Distinguish between light-dependent reactions and the light-independent reactions
1) The light-dependent reactions convert light energy from the Sun into chemical energy (ATP)
2) The light-independent reactions use the chemical energy to synthesize organic compounds (e.g. carbohydrates)
State a waste product of the light-dependent reaction
1) Oxygen – oxygen is released from stomata as a waste product
Describe the relationship between photosynthesis and cell respiration
Photosynthesis (anabolic synthesis of organic compounds) is essentially the reverse of cell respiration (catabolic breakdown)
Distinguish between the Absorption spectrum and action spectrum and describe the correlation (Keynote: Im expected to know to draw an absorption spectrum for chlorophyll and an action spectrum for photosynthesis)
1) The absorption spectrum indicates the wavelengths of light absorbed by each pigment (e.g. chlorophyll)

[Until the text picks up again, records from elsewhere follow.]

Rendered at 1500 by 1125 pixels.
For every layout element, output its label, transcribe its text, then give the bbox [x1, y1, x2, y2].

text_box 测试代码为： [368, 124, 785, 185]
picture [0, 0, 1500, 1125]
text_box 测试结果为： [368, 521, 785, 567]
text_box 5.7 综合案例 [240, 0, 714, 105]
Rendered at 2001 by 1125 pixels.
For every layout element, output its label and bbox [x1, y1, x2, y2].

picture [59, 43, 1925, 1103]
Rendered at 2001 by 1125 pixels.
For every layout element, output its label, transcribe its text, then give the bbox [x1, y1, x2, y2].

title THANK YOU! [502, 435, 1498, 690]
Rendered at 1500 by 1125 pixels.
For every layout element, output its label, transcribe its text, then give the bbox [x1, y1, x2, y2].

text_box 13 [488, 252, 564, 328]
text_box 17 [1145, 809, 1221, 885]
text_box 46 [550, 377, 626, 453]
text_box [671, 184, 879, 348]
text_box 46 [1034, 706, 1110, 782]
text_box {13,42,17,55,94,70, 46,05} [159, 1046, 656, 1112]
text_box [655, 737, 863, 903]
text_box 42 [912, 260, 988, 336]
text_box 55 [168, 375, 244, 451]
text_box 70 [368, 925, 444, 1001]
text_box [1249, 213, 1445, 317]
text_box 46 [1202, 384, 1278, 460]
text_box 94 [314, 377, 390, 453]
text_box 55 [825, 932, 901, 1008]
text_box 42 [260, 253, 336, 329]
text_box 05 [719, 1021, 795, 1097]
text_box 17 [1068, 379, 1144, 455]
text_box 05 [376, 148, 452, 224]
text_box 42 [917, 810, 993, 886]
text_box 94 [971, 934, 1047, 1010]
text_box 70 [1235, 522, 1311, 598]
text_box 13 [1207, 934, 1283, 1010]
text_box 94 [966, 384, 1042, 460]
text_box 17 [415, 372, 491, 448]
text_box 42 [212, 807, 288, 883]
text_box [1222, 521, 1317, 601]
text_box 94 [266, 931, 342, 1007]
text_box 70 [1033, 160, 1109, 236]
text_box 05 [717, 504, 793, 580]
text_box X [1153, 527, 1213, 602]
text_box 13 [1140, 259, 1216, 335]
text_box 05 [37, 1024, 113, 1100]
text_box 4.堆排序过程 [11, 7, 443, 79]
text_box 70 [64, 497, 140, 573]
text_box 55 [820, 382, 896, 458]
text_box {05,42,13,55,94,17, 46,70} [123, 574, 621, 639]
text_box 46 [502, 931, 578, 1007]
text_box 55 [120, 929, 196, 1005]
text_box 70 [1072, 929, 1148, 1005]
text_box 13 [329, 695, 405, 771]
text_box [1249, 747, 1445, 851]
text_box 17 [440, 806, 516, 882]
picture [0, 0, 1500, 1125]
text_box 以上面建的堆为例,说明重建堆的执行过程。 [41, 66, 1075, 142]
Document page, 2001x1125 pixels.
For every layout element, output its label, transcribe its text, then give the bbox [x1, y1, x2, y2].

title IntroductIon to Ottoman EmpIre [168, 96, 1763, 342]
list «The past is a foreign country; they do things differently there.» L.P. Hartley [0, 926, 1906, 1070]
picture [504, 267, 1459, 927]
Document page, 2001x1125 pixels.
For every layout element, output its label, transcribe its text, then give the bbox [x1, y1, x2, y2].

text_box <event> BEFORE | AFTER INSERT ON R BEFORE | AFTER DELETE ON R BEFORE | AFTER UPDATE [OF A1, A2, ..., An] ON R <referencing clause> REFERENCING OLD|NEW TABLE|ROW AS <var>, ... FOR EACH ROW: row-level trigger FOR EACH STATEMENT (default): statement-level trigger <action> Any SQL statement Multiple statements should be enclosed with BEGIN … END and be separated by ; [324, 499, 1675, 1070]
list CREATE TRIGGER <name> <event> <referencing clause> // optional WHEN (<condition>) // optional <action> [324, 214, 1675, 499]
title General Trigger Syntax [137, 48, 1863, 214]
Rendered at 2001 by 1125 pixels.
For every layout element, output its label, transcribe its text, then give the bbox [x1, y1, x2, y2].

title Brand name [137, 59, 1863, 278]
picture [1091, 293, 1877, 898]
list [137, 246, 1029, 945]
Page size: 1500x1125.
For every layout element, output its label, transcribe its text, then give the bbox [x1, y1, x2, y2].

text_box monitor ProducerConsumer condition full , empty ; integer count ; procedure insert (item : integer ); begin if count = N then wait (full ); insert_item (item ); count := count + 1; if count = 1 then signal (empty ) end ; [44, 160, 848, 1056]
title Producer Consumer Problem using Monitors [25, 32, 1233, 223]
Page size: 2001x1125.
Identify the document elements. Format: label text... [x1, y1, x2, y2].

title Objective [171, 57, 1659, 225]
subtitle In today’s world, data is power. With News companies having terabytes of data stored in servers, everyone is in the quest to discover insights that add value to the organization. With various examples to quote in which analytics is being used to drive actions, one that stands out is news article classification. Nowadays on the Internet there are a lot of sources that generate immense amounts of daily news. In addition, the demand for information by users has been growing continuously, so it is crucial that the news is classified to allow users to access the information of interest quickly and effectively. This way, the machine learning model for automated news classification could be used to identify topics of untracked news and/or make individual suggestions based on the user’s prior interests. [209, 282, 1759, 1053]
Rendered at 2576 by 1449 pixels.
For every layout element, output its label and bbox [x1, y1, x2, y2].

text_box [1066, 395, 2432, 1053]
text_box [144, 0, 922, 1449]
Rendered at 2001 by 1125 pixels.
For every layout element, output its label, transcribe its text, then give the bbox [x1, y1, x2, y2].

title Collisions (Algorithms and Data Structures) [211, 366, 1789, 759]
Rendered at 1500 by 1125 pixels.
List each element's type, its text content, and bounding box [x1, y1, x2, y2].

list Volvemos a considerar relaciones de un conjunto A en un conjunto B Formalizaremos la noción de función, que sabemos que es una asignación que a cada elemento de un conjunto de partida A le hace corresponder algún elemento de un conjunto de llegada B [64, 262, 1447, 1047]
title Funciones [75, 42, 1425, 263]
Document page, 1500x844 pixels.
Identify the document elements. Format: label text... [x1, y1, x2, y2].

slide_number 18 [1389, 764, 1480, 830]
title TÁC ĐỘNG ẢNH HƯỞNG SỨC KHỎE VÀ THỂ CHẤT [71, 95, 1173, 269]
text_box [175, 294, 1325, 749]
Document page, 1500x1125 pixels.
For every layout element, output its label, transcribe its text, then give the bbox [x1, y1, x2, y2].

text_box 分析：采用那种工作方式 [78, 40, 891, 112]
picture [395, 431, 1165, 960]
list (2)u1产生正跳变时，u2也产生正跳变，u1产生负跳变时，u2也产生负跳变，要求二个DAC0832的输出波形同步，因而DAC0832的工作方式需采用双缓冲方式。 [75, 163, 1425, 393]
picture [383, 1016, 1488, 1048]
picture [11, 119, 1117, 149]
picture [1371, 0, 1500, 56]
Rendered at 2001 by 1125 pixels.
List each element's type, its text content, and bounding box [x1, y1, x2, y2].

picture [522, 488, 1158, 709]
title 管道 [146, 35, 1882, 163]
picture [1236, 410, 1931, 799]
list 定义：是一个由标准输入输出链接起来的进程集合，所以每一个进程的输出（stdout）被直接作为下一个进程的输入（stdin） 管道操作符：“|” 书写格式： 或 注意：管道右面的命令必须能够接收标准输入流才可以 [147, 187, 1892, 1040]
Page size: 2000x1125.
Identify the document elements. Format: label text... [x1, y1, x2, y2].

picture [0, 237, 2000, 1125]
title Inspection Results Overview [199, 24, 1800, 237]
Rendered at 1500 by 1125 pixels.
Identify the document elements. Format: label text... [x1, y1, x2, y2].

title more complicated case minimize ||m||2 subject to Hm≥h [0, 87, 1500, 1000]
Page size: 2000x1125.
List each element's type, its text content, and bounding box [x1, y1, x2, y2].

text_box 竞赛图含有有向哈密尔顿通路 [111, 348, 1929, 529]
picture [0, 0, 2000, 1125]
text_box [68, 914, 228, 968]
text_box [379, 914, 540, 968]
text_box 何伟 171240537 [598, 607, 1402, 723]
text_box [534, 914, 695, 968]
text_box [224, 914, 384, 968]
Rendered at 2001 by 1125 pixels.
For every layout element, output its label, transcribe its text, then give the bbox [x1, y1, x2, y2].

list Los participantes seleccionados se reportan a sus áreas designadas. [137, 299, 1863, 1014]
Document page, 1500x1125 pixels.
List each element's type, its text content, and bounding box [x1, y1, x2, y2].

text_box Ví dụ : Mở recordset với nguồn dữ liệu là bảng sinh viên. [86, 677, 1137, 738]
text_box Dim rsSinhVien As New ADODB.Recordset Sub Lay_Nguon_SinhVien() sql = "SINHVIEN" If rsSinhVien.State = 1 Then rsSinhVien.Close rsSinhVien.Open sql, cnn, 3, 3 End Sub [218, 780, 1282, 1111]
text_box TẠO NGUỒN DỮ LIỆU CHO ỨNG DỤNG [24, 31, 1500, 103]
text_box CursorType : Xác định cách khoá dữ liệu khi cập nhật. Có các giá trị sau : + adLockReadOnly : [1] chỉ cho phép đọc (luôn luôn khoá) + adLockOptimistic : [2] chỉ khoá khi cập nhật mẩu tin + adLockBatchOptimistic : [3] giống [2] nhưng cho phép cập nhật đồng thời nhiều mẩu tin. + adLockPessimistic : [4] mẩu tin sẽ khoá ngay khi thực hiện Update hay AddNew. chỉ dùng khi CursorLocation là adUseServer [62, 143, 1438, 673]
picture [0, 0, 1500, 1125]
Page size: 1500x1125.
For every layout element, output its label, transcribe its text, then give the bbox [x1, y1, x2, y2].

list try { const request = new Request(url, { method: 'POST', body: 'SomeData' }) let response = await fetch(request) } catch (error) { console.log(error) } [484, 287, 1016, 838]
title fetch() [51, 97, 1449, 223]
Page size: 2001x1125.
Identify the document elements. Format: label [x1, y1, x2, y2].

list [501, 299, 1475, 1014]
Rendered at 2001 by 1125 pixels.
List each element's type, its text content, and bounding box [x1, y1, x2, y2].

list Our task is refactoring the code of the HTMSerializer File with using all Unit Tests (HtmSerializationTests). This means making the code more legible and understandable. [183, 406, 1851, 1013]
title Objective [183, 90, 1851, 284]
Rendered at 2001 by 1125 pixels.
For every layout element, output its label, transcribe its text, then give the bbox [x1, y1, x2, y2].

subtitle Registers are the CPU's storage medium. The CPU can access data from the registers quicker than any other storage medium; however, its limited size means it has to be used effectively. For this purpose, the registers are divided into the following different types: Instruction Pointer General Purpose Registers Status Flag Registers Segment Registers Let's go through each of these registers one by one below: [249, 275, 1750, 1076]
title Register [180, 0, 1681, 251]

2) The action spectrum indicates the overall rate of photosynthesis at each wavelength of light (shows the (wavelength of light involved in photosynthesis)
Correlation
There is a strong correlation between the cumulative absorption spectra of all pigments and the action spectrum
1) Both display two main peaks – a larger peak at the blue region (~450 nm) and a smaller peak at the red region (~670 nm)
2) Both display a trough in the green / yellow portion of the visible spectra (~550 nm)
Photosynthetic organisms do not rely on a single pigment to absorb light but instead benefit from the combined action of many. List 6 pigments
Carotene: an orange pigment. Xanthophyll: a yellow pigment. Phaeophytin a: a gray-brown pigment. Phaeophytin b: a yellow-brown pigment. Chlorophyll a: a blue-green pigment. Chlorophyll b: a yellow-green pigment.
Order the wavelengths of light in the visible light region from 10^-5nm to 10^3nm (400nm to 700nm)
nm = nanometers
Acronym (VBGYOR) – ROYGBV backwards
1) Violent light (400 - 450nm)
2) Blue light (450 - 500nm)
3) Green light (500 - 550nm)
4) Yellow light (550 - 600nm)
7) Orange light (600 - 650nm)
8) Red light (650 - 700nm)
Describe Angleman’s experiment
Angelman was a german scientist in the 19th century. He is credited to be the one who discovered the action spectrum of photosynthesis (wavelength of light involved in photosynthesis). He place a strand of spirogyra algae on a slide and add water onto it and added bacteria that need oxygen on the slide also. He then took a prism and held it over the slide. Place the prism over the slide in direct proximity to light, this broke the light that struck the slide into a spectrum and caused the bacteria on the slide that need oxygen to swim to the area of violet, blue and red light. This was significant because it led him to deduce that photosynthesis takes place through the use of violet, blue and red light because in that region was where oxygen the bacterium needed was produced.
Distinguish between the colors used by chlorophyll A and B
chlorophyll A:
1) Violet
2) Red
chlorophyll B:
1) Blue
2) Red
Which evolved first, chlorophyll A or B?D
chlorophyll A because blue-green algae (cyano) were the first bacteria to evolve which explains why chlorophyll A comes first. chlorophyll B came later.